Plus, plaintiffs didn’t plausibly allege competitive injury from these statements. Their allegations of injury were conclusory, and the alleged misrepresentation wasn’t about IHC’s stroke care but about its business operations generally.  It wasn’t plausible that a consumer trying to decide about stroke treatment would be influenced by these statements in a Code of Ethics intended primarily for IHC employees. The Stroke Center may have suffered harm, but not from the alleged misrepresentation.

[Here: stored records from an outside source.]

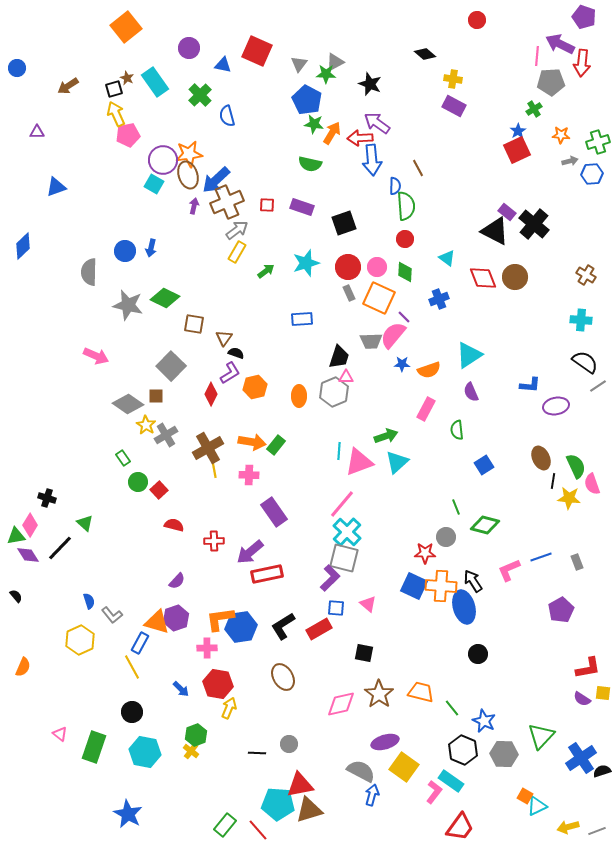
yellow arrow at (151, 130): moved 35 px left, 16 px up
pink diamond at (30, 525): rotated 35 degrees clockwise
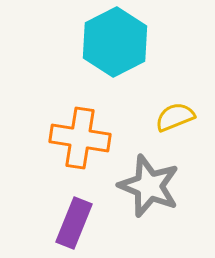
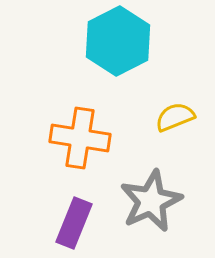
cyan hexagon: moved 3 px right, 1 px up
gray star: moved 2 px right, 15 px down; rotated 26 degrees clockwise
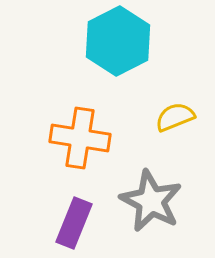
gray star: rotated 20 degrees counterclockwise
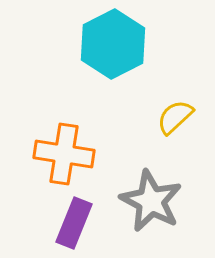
cyan hexagon: moved 5 px left, 3 px down
yellow semicircle: rotated 21 degrees counterclockwise
orange cross: moved 16 px left, 16 px down
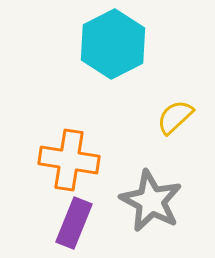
orange cross: moved 5 px right, 6 px down
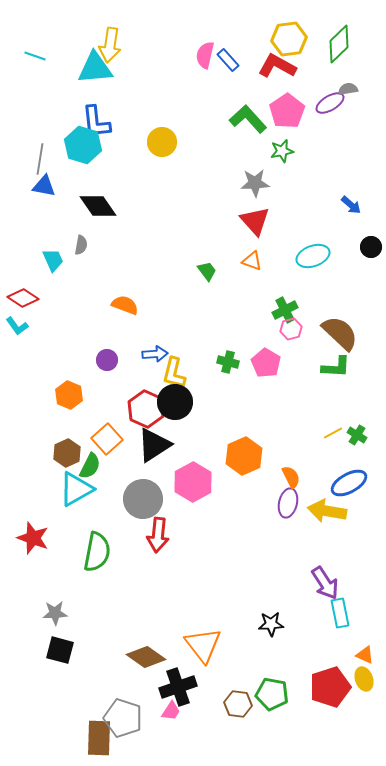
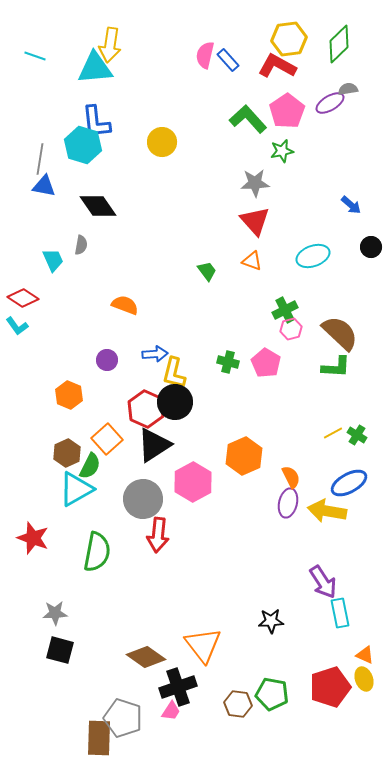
purple arrow at (325, 583): moved 2 px left, 1 px up
black star at (271, 624): moved 3 px up
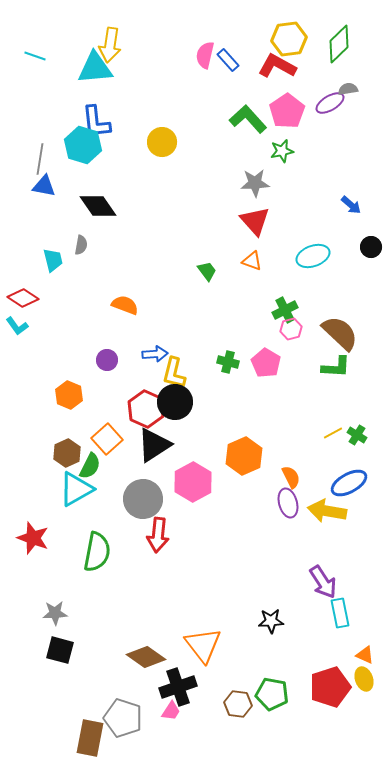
cyan trapezoid at (53, 260): rotated 10 degrees clockwise
purple ellipse at (288, 503): rotated 28 degrees counterclockwise
brown rectangle at (99, 738): moved 9 px left; rotated 9 degrees clockwise
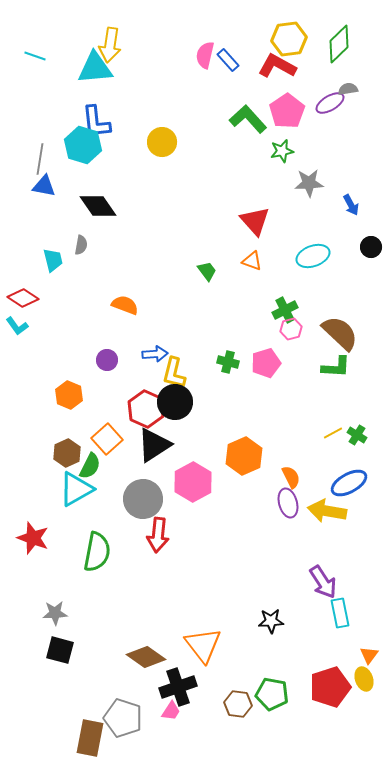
gray star at (255, 183): moved 54 px right
blue arrow at (351, 205): rotated 20 degrees clockwise
pink pentagon at (266, 363): rotated 24 degrees clockwise
orange triangle at (365, 655): moved 4 px right; rotated 42 degrees clockwise
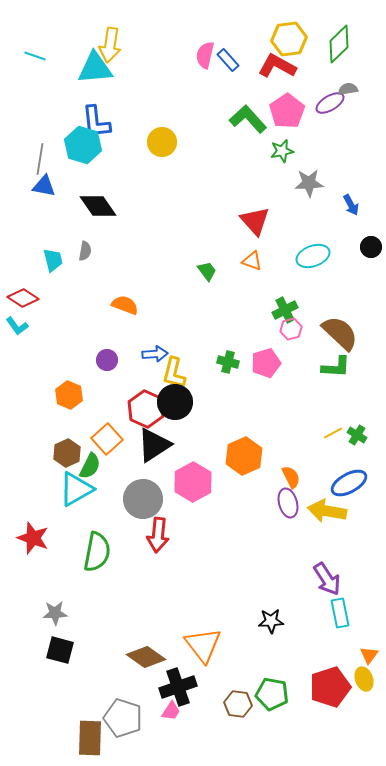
gray semicircle at (81, 245): moved 4 px right, 6 px down
purple arrow at (323, 582): moved 4 px right, 3 px up
brown rectangle at (90, 738): rotated 9 degrees counterclockwise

Finally, IHC’s pamphlet—“Life After a Stroke or TIA”—was also nonmisleading.  The pamphlet’s entry on “Aftercare” said that “[i]n the first few weeks after your discharge, you’ll need to see members of your medical team. Use the chart below to keep track of these important appointments.” The second entry on the included chart is for an appointment with a neurologist and provides that the appointment is “usually recommended 4 to 6 weeks after you leave to go home.” Plaintiffs argued that IHC’s pamphlet was likely to mislead TIA patients to believe that they can “safely wait 4 to 6 weeks before following up with a neurologist.”  Though plaintiffs alleged that the standard of care required either hospitalization or quick referral to a stroke/TIA clinic to see a neurologist, the pamphlet on its face was directed to patients who’d been admitted to, and were being discharged from, a hospital. Thus, it was unlikely that consumers would believe that the pamphlet was recommending something less than the standard of care regarding hospitalization.

Even if a TIA patient treated in an ER got the pamphlet, that still wasn’t false advertising about the “the nature, characteristics, [or] qualities” of IHC’s services. It provided only very general information about stroke; IHC’s name only appeared twice: once as an author and once as a resource for stroke rehab and support groups on the last page.